Inhomogeneous wave kinetic equation and its hierarchy in polynomially weighted $L^\infty$ spaces

TL;DR

This paper advances the well-posedness theory of the inhomogeneous 4-wave kinetic equation and constructs solutions for its associated hierarchy, employing novel combinatorial methods and the Hewitt-Savage theorem.

Contribution

It extends the analysis of the inhomogeneous 4-wave kinetic equation to polynomially decaying data and develops a framework for the associated hierarchy solutions.

Findings

Global well-posedness for initial data with polynomial decay.

Construction of solutions for the hierarchy using wave kinetic solutions.

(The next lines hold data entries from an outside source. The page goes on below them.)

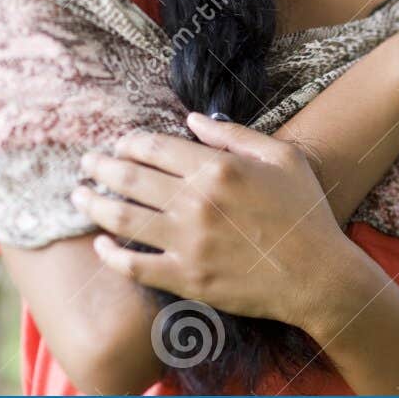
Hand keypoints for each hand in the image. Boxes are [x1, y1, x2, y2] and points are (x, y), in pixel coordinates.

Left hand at [72, 112, 355, 327]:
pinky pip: (135, 265)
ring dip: (93, 203)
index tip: (119, 144)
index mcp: (216, 168)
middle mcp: (196, 202)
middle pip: (129, 177)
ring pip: (123, 217)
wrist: (320, 277)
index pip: (153, 146)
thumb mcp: (281, 157)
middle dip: (100, 166)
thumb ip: (233, 135)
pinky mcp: (187, 278)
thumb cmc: (305, 213)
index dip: (128, 142)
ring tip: (78, 196)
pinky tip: (101, 245)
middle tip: (87, 163)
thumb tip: (190, 119)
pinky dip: (111, 254)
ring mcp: (188, 242)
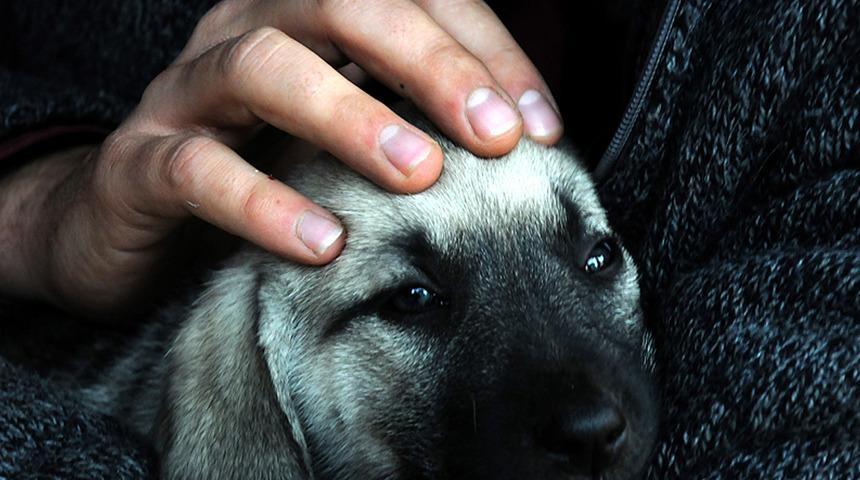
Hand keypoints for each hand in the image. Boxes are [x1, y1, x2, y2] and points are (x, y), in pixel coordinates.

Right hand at [0, 0, 561, 314]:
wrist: (133, 221)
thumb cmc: (263, 173)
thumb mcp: (345, 138)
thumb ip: (413, 122)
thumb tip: (518, 142)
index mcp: (305, 21)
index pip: (409, 0)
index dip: (485, 51)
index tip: (541, 125)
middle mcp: (246, 34)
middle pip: (340, 8)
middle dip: (430, 66)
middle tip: (494, 137)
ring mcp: (188, 94)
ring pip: (265, 68)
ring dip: (351, 116)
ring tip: (418, 175)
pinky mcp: (143, 164)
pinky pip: (199, 170)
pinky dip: (265, 203)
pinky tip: (325, 243)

Control of factorial growth via a combinatorial board game argument.

Abstract

Inspired by ideas stemming from the analysis of the Boltzmann equation, in this paper we expand well-posedness theory of the spatially inhomogeneous 4-wave kinetic equation, and also analyze an infinite hierarchy of PDE associated with this nonlinear equation. More precisely, we show global in time well-posedness of the spatially inhomogeneous 4-wave kinetic equation for polynomially decaying initial data. For the associated infinite hierarchy, we construct global in time solutions using the solutions of the wave kinetic equation and the Hewitt-Savage theorem. Uniqueness of these solutions is proved by using a combinatorial board game argument tailored to this context, which allows us to control the factorial growth of the Dyson series.